§ WHAT NEEDS TO BE DONE:
Take every line from the material that has the word "Value" in it.

^^^^

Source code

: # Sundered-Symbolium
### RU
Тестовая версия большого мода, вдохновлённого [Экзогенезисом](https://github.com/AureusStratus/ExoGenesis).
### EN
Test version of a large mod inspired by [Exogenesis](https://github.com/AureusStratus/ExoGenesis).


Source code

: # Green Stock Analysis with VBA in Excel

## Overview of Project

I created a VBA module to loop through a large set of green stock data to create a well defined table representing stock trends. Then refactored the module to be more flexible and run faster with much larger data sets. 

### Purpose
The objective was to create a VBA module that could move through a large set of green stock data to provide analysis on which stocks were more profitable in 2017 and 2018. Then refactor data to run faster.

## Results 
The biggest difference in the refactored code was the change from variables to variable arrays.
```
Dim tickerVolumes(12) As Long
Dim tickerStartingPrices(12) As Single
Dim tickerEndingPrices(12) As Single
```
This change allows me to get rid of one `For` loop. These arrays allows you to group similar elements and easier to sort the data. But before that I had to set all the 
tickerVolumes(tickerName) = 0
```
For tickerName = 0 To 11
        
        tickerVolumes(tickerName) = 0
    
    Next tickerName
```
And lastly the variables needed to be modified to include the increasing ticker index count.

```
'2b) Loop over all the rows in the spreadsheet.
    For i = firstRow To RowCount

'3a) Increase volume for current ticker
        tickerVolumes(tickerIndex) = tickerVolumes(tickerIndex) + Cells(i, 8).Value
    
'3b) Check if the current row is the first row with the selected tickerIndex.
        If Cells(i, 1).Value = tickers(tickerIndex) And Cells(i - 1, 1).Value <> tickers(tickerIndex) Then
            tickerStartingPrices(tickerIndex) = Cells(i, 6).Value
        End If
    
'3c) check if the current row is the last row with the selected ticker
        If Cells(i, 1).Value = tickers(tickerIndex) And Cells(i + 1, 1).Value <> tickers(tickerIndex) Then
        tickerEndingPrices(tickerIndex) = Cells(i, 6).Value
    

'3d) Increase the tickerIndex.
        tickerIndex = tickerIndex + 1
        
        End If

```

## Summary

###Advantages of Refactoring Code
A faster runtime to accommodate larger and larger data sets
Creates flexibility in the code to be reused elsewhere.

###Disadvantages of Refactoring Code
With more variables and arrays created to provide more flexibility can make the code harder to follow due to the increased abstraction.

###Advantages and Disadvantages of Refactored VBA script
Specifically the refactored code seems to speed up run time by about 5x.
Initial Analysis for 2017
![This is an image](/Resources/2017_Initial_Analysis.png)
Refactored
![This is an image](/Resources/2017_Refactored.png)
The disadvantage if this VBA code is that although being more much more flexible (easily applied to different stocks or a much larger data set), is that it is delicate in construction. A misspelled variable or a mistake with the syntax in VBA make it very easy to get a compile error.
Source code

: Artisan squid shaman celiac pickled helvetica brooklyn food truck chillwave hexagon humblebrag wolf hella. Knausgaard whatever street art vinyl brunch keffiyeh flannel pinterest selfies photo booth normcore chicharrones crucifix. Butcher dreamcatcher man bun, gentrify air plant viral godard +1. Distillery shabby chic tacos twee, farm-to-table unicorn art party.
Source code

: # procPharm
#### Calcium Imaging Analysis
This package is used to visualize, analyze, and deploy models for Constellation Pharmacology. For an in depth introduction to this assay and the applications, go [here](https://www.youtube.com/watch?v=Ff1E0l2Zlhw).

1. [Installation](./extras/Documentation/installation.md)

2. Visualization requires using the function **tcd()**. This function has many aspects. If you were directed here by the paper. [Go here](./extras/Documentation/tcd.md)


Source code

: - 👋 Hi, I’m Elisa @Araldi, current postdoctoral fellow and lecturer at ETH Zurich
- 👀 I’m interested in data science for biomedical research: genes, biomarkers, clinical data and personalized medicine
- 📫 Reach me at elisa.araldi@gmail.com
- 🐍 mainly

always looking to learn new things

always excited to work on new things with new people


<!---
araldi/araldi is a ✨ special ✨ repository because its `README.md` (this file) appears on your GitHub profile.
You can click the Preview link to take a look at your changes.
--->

^^^^

§ COMPLETED TASK:
        tickerVolumes(tickerIndex) = tickerVolumes(tickerIndex) + Cells(i, 8).Value
        If Cells(i, 1).Value = tickers(tickerIndex) And Cells(i - 1, 1).Value <> tickers(tickerIndex) Then
            tickerStartingPrices(tickerIndex) = Cells(i, 6).Value
        If Cells(i, 1).Value = tickers(tickerIndex) And Cells(i + 1, 1).Value <> tickers(tickerIndex) Then
        tickerEndingPrices(tickerIndex) = Cells(i, 6).Value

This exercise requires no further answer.